__TRY IT__
Your reply should reproduce the data below without a single alteration, apart from dropping the images.

__MATERIAL PROVIDED__
*** Block opens ***
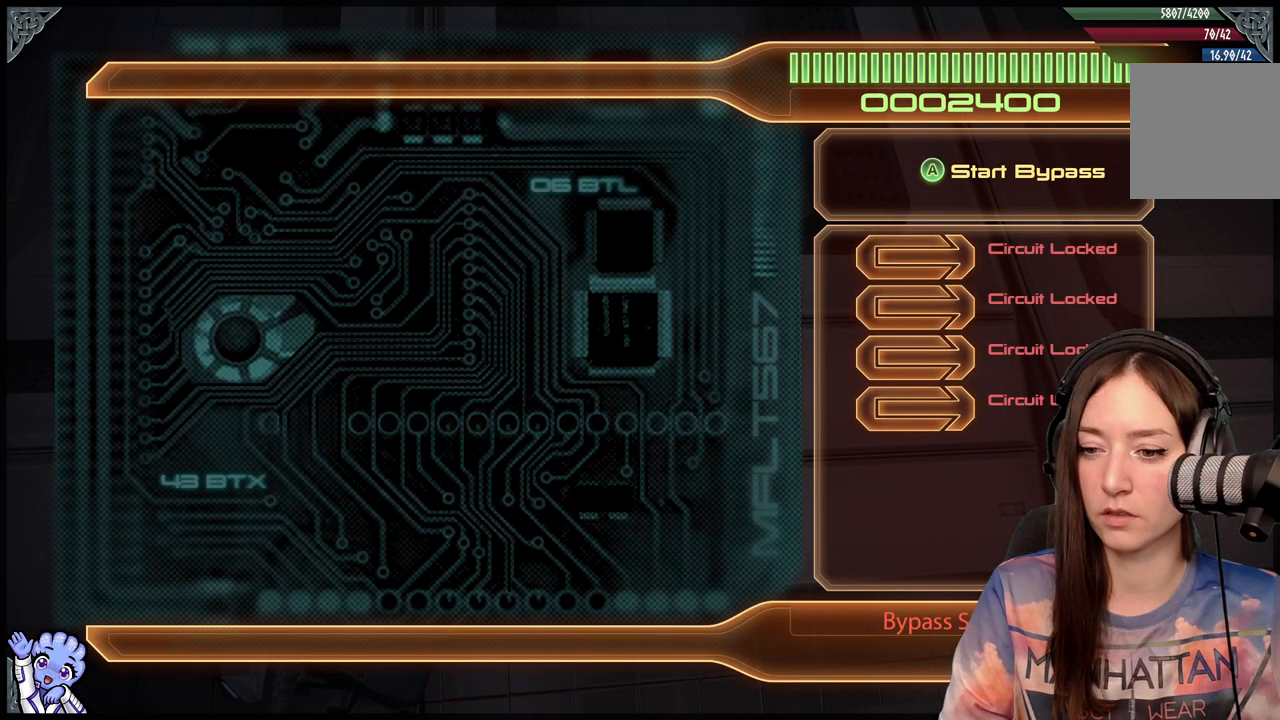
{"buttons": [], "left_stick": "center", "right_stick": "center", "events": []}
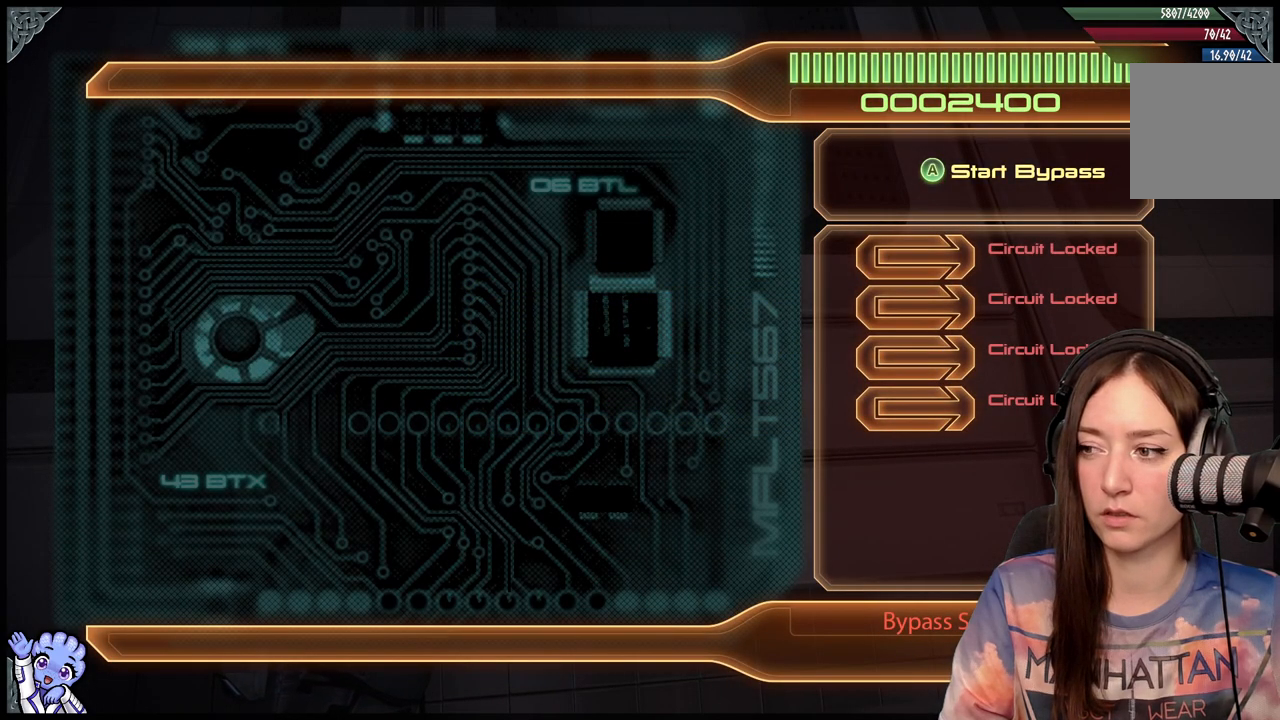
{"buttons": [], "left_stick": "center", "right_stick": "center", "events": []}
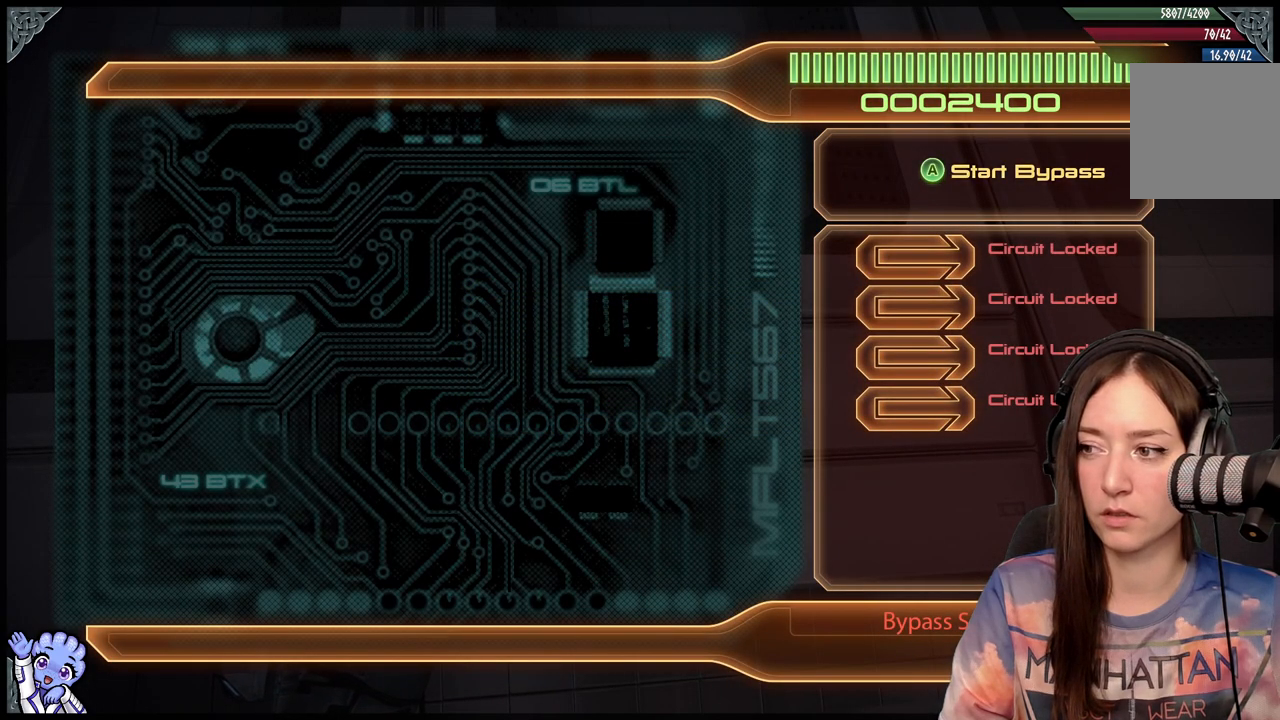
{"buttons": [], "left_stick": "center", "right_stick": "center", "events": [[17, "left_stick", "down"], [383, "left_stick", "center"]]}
*** Block closes ***
__RESULT OF THE EXERCISE__
{"buttons": [], "left_stick": "center", "right_stick": "center", "events": []}
{"buttons": [], "left_stick": "center", "right_stick": "center", "events": []}
{"buttons": [], "left_stick": "center", "right_stick": "center", "events": [[17, "left_stick", "down"], [383, "left_stick", "center"]]}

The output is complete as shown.